Secretary of the Treasury Jack Lew doesn’t exactly have the best reputation for honesty, having misled Congress about President Barack Obama’s debts, and having claimed–falsely–that Obama’s budgets were stalled in the Senate because of a Republican filibuster threat. On Sunday, Lew tried again on NBC News’ Meet the Press–this time claiming the GOP had threatened default during the 2011 debt ceiling talks.
Republicans did not threaten default. A handful of conservative Republicans–notably, Rep. Michele Bachmann (R-MN)–suggested that hitting the debt ceiling would be acceptable because it would not mean the U.S. would have to default, i.e. that the Treasury could meet the government’s obligations while holding back some discretionary spending. Regardless, that view was never the majority or official bargaining position.
As Lew well knows, the sticking point during the 2011 negotiations was the president’s insistence on tax hikes. He scuttled a “grand bargain” on deficit reduction by demanding $400 billion in tax hikes at the last moment, leading to the Budget Control Act, which included the sequester (about which the Obama White House has never ceased to complain, but which was its own idea, and which is helping decrease the deficit.)
Lew was such a bad actor during those talks that Republicans specifically asked the White House to exclude him from negotiations. “I don’t need somebody who just knows how to say no,” Speaker of the House John Boehner said. Breitbart News’ Mike Flynn predicted in January that Lew’s nomination was a sign that the White House would refuse to compromise with Republicans. Indeed Lew refuses even to negotiate.

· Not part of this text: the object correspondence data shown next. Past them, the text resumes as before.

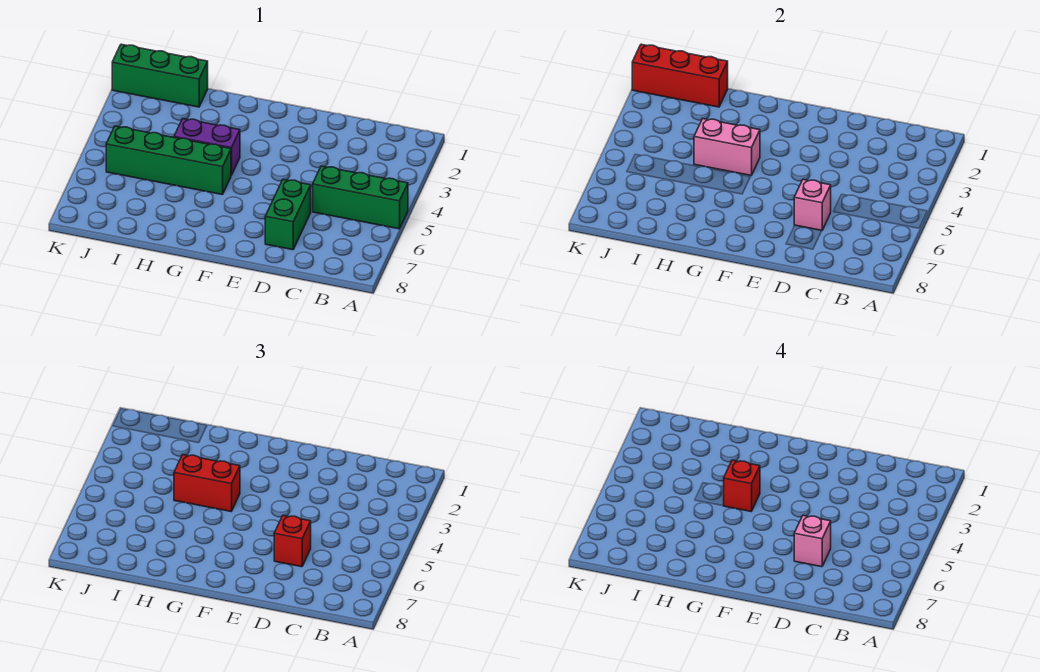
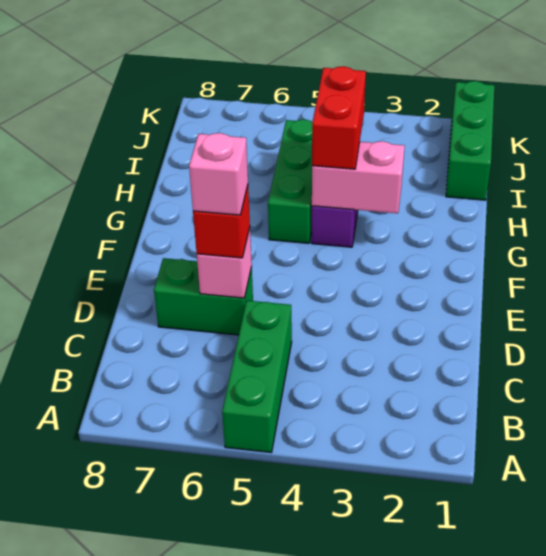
pink 1x2 brick [694,119,760,175] -> pink 1x2 brick turned to [312,141,404,213]
red 1x1 brick [724,460,760,511] -> none
green 1x4 brick [106,126,231,195] -> green 1x3 brick [268,119,312,243]
red 1x3 brick [632,44,728,107] -> none

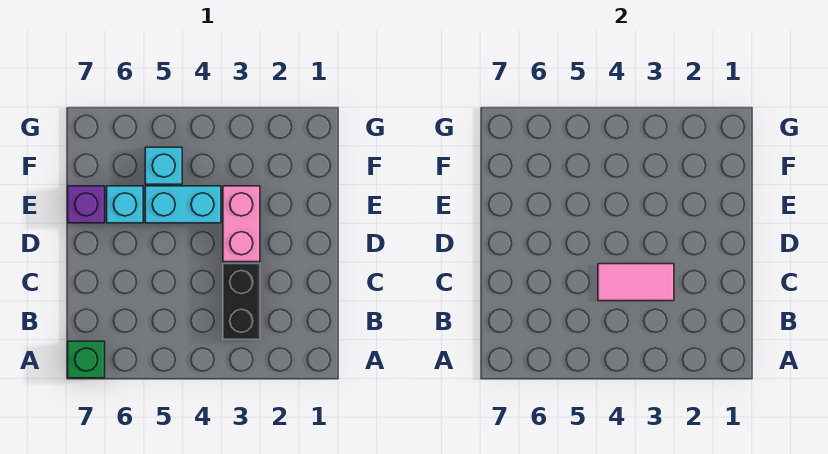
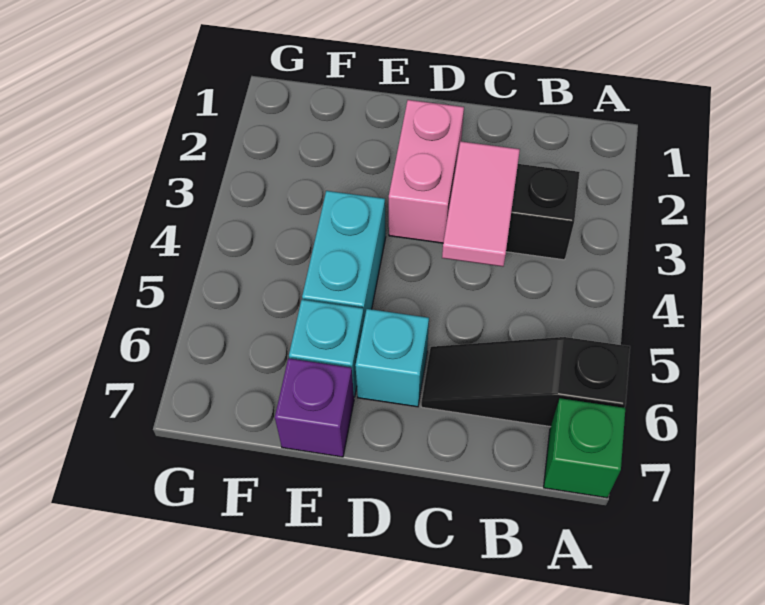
none -> black 1x3 slope [421,337,630,427]
pink 1x2 brick [223,186,260,262] -> pink 1x2 brick turned to [389,100,464,243]
cyan 1x1 brick [145,147,182,184] -> cyan 1x1 brick moved to [355,309,429,407]

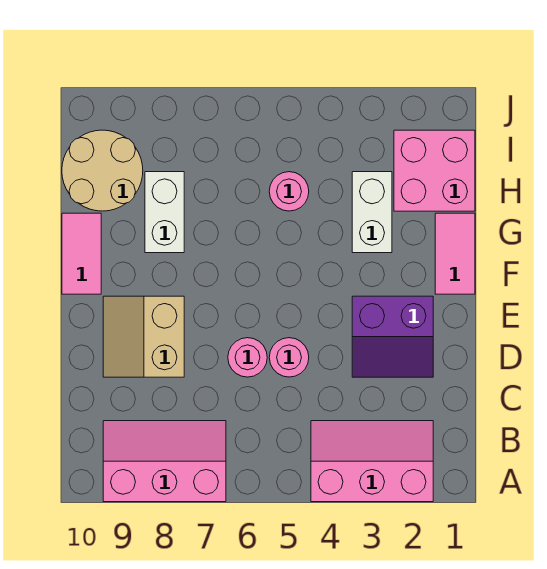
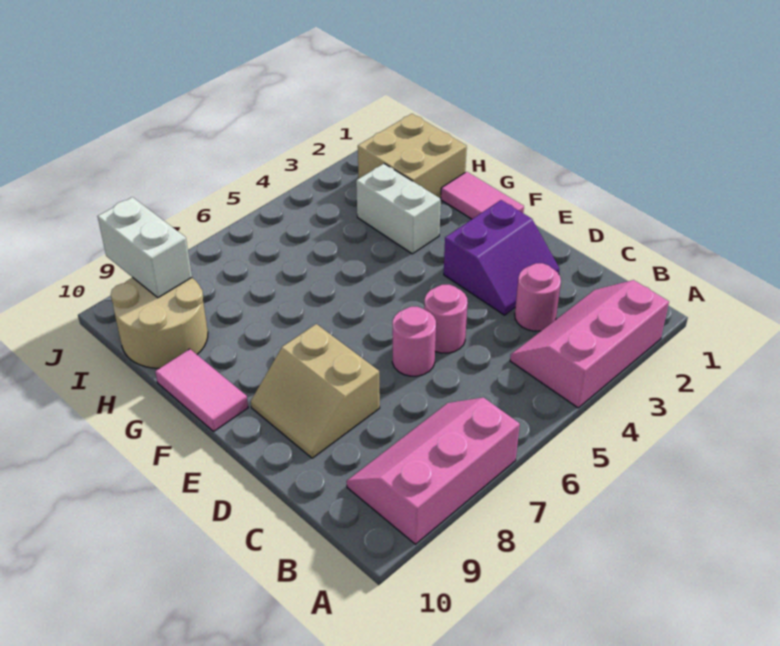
white 1x2 brick [145,172,184,253] -> white 1x2 brick moved to [97,197,192,298]
pink 2x2 brick [394,130,475,211] -> tan 2x2 brick [358,114,467,198]
pink 1x1 round brick [269,172,309,211] -> pink 1x1 round brick moved to [515,263,561,331]

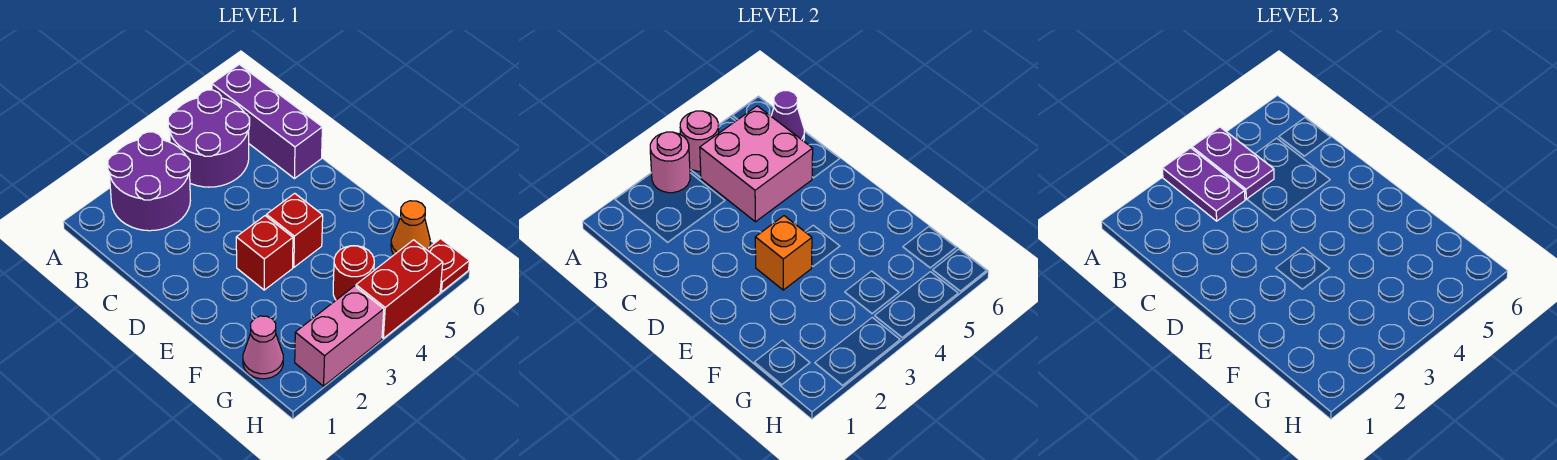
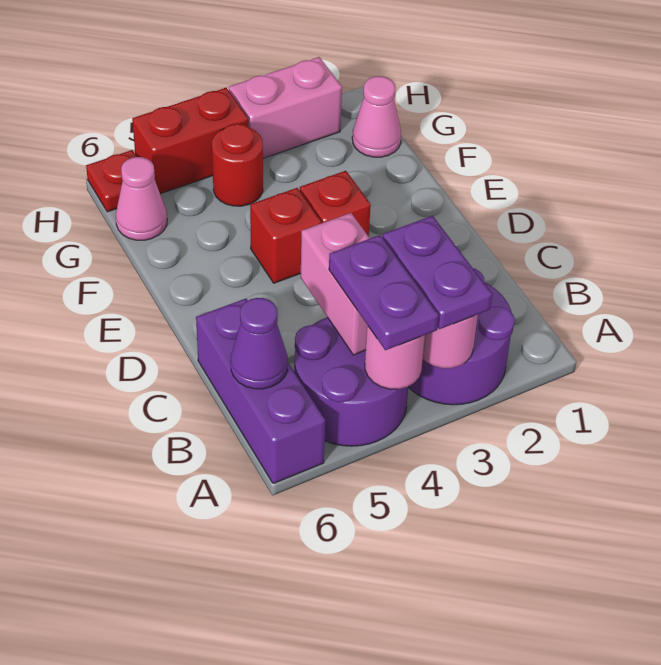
pink 2x2 brick [700,106,813,222] -> pink 1x2 brick [301,213,370,355]
orange 1x1 brick [755,216,812,290] -> none
orange 1x1 cone [391,201,430,255] -> pink 1x1 cone [116,157,167,240]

The Obama administration is once again trying to force through tax hikes and spending increases by accusing Republicans, preemptively, of wishing the country to go into default. It has repeatedly rejected Republican attempts to ensure that debt ceiling talks do not have that consequence. So it is Obama, and Lew, who are actually using default as a threat. Lew’s failed attempt at rewriting history is clearly part of that strategy.